### TASK TO CARRY OUT:
Give again, word for word, each line of the data from the first through the one containing "ring mcp: (52, 121)". Pictures stay out.
[DATA — start]
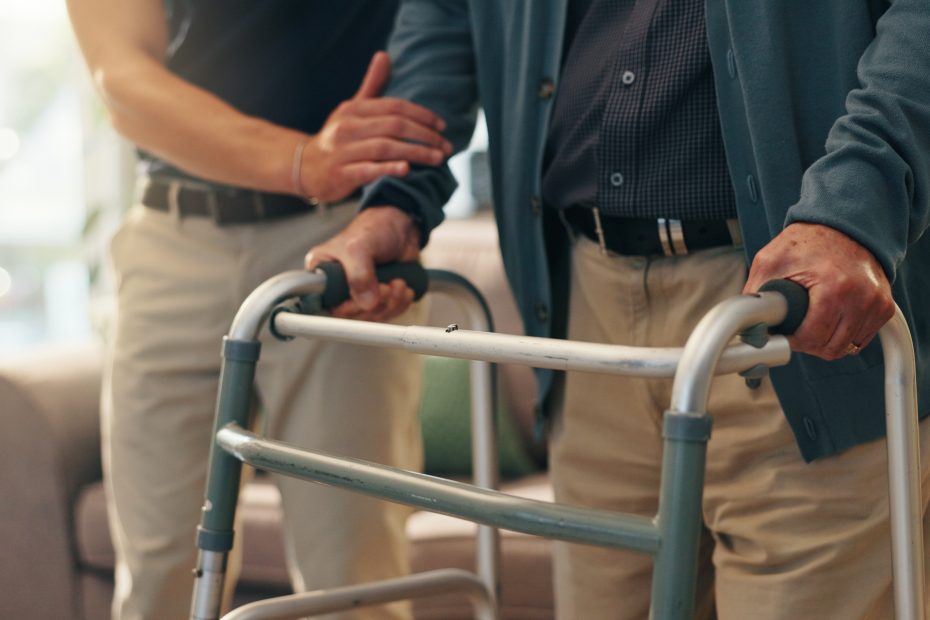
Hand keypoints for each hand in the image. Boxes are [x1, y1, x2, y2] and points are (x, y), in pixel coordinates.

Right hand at [298, 51, 451, 202]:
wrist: (305, 167)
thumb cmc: (337, 137)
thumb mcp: (352, 109)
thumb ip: (371, 85)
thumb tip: (384, 55)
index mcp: (354, 109)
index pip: (395, 107)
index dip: (422, 115)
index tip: (442, 126)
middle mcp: (347, 127)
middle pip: (394, 126)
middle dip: (424, 136)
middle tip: (446, 148)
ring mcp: (343, 151)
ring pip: (385, 147)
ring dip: (415, 152)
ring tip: (437, 159)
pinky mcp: (340, 174)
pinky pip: (367, 170)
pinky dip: (387, 169)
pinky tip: (406, 170)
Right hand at [305, 206, 421, 320]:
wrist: (399, 226)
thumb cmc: (373, 229)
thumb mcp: (359, 247)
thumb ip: (359, 275)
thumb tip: (367, 303)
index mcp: (322, 273)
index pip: (324, 305)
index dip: (345, 309)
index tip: (361, 300)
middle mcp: (338, 287)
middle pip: (350, 316)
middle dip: (374, 306)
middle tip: (386, 287)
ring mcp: (359, 294)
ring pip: (371, 317)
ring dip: (390, 304)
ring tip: (398, 283)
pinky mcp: (378, 298)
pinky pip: (387, 314)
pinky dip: (399, 305)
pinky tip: (403, 289)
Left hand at [743, 222, 893, 359]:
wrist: (843, 226)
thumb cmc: (807, 242)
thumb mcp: (771, 260)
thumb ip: (755, 292)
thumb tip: (744, 321)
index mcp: (834, 287)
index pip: (812, 338)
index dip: (793, 340)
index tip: (785, 333)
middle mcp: (861, 297)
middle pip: (830, 348)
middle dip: (808, 343)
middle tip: (797, 328)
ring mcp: (877, 303)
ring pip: (846, 348)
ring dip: (826, 341)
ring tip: (813, 321)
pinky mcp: (884, 308)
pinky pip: (861, 339)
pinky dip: (844, 334)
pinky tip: (831, 318)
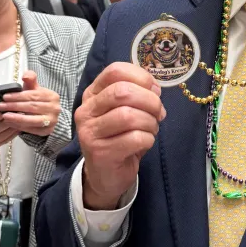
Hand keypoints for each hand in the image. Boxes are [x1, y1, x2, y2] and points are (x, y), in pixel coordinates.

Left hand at [0, 71, 60, 134]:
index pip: (33, 95)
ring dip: (17, 118)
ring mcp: (52, 121)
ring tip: (4, 116)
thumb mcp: (35, 88)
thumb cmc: (37, 100)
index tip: (5, 97)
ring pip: (32, 120)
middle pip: (32, 107)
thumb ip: (31, 79)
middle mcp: (55, 108)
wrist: (47, 114)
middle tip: (0, 106)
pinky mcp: (48, 131)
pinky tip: (10, 123)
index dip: (18, 96)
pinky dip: (20, 126)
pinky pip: (32, 129)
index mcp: (52, 96)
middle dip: (14, 106)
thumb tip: (25, 76)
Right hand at [75, 63, 165, 209]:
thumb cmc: (119, 138)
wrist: (106, 175)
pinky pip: (134, 139)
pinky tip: (145, 143)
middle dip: (150, 101)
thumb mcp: (125, 111)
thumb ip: (137, 94)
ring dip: (150, 122)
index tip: (154, 90)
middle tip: (159, 113)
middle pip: (123, 92)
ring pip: (128, 116)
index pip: (115, 71)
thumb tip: (155, 89)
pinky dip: (148, 139)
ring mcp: (90, 132)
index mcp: (93, 94)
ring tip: (151, 129)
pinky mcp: (100, 153)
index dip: (141, 77)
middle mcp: (87, 111)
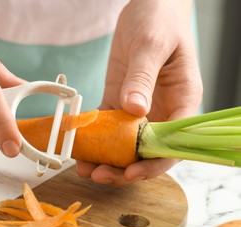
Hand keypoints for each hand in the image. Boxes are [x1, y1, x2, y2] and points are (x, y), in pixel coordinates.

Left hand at [76, 0, 202, 184]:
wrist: (147, 7)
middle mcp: (162, 110)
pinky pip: (107, 126)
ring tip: (84, 168)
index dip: (153, 162)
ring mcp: (139, 108)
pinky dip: (95, 140)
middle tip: (99, 174)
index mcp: (182, 100)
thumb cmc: (159, 20)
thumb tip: (136, 109)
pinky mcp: (120, 101)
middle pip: (146, 151)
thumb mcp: (151, 45)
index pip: (172, 143)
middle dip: (124, 167)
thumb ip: (143, 77)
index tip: (131, 170)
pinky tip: (80, 148)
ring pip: (124, 144)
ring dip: (106, 159)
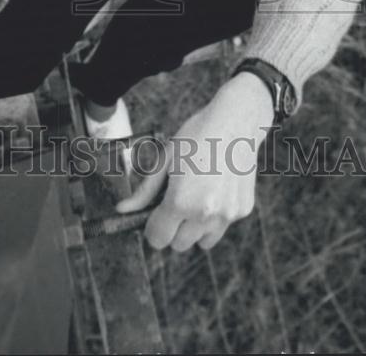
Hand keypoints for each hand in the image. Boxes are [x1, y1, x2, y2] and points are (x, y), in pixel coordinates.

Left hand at [117, 73, 274, 250]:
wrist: (236, 121)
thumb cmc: (197, 135)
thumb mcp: (165, 159)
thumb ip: (145, 190)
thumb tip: (122, 210)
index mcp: (180, 202)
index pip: (158, 239)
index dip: (152, 228)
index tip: (155, 215)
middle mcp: (204, 214)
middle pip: (179, 245)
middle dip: (173, 228)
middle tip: (176, 202)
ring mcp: (227, 215)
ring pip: (203, 241)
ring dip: (196, 228)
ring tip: (197, 197)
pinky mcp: (243, 210)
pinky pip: (222, 225)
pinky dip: (216, 216)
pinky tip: (216, 188)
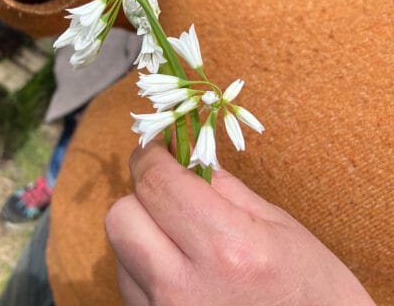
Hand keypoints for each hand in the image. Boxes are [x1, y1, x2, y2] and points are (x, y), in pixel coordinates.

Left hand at [105, 141, 374, 304]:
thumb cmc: (316, 294)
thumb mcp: (282, 229)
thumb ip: (224, 189)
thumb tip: (185, 158)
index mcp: (227, 249)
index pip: (157, 182)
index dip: (150, 155)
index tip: (155, 146)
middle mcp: (184, 288)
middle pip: (121, 216)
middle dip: (140, 194)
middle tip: (166, 190)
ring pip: (120, 250)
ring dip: (141, 231)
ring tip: (179, 237)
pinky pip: (129, 283)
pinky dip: (144, 267)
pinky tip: (177, 270)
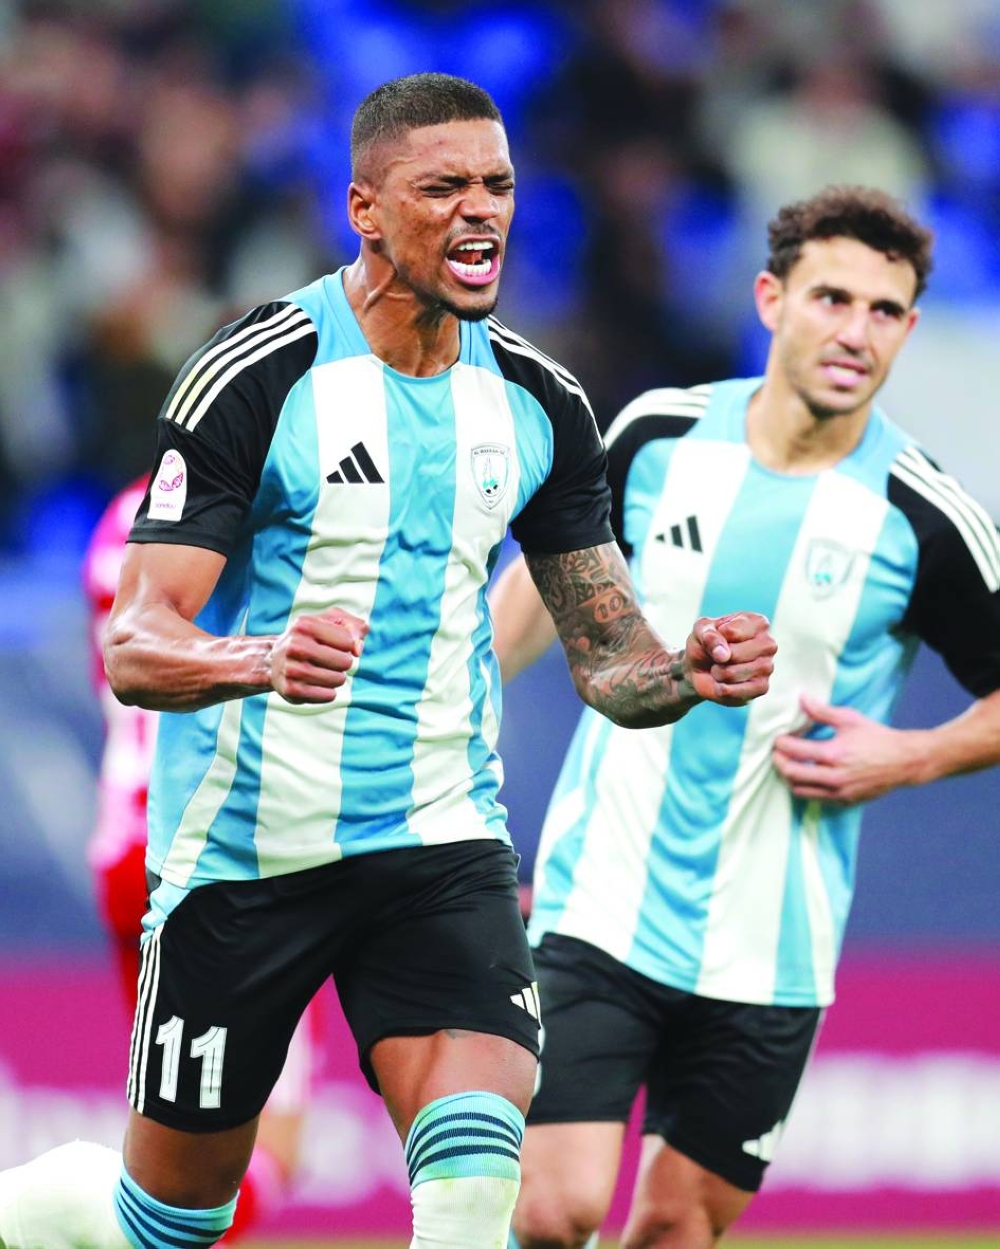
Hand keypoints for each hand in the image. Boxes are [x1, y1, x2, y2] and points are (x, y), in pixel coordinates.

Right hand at [270, 606, 367, 704]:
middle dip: (343, 662)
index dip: (347, 644)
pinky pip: (329, 696)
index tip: (333, 643)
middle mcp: (295, 646)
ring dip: (336, 677)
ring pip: (338, 680)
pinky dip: (328, 692)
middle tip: (328, 659)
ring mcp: (291, 669)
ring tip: (322, 671)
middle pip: (345, 662)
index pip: (348, 641)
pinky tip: (315, 684)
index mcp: (304, 625)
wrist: (275, 661)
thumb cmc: (311, 638)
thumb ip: (354, 627)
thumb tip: (358, 650)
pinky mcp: (291, 690)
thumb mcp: (332, 621)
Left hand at [684, 612, 775, 706]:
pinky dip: (721, 689)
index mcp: (758, 623)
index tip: (717, 637)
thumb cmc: (704, 644)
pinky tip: (725, 683)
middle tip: (718, 657)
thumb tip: (723, 655)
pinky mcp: (762, 688)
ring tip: (721, 669)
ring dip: (717, 673)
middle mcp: (768, 644)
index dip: (715, 637)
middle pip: (734, 654)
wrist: (700, 669)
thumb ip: (709, 636)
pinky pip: (734, 692)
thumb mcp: (700, 631)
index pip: (732, 632)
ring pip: (731, 673)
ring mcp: (768, 667)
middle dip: (717, 658)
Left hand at [772, 693, 924, 804]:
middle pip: (791, 773)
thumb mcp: (849, 719)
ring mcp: (839, 792)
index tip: (777, 738)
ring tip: (788, 765)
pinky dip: (805, 788)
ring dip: (789, 777)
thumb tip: (801, 698)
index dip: (780, 744)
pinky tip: (805, 776)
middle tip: (777, 753)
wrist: (904, 761)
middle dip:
[DATA — finish]
### EXERCISE RESPONSE:
Hand keypoints for each hand in the image. Boxes are [x1, y1, x2, y2] and points are (x, y), in pixel coordinates.

Right hand at [298, 51, 451, 202]:
wrist: (305, 167)
thumb cmc: (337, 137)
thumb mcp: (352, 109)
thumb ip: (371, 85)
thumb tip: (384, 55)
index mcp: (354, 109)
index pip: (395, 107)
index dip: (422, 115)
index tip: (442, 126)
middle mcp: (347, 127)
middle pip: (394, 126)
middle dip: (424, 136)
middle tip: (446, 148)
ring mcp: (343, 151)
ring pip: (385, 147)
ring dip: (415, 152)
ring tip: (437, 159)
pinky mcp: (340, 174)
pinky pip: (367, 170)
pinky dip: (387, 169)
pinky tip: (406, 170)
Right hand at [305, 206, 421, 320]:
wrist: (399, 226)
thumb cmc: (373, 229)
thumb mcp: (359, 247)
thumb ip: (359, 275)
thumb tip: (367, 303)
index mcp: (322, 273)
index pip: (324, 305)
index dip: (345, 309)
index tip: (361, 300)
middle mcp: (338, 287)
middle pip: (350, 316)
middle dip: (374, 306)
middle tip: (386, 287)
ring mcp: (359, 294)
ring pip: (371, 317)
ring dip: (390, 304)
ring tip: (398, 283)
pinky mcp: (378, 298)
pinky pip: (387, 314)
pinky dip: (399, 305)
pinky tip: (403, 289)
Left hand at [743, 222, 893, 359]:
wrist: (843, 226)
thumb cmc: (807, 242)
thumb mcp: (771, 260)
thumb ip: (755, 292)
thumb tip: (744, 321)
index mcp: (834, 287)
index pip: (812, 338)
index dip: (793, 340)
index tip: (785, 333)
middle mcp: (861, 297)
middle pip: (830, 348)
middle dip: (808, 343)
middle tip: (797, 328)
ring mcp: (877, 303)
ring pip: (846, 348)
ring dip: (826, 341)
ring tip: (813, 321)
pinky mcp: (884, 308)
pinky pip: (861, 339)
pinky dip: (844, 334)
pinky tip: (831, 318)
Hand keypoints for each hand in the image. Boxes are [x1, y1, x2, y2] and points are (x, y), in pixel coordinates.

Left hand at [0, 71, 60, 134]:
index pip: (33, 95)
ring dip: (17, 118)
ring mcp: (52, 121)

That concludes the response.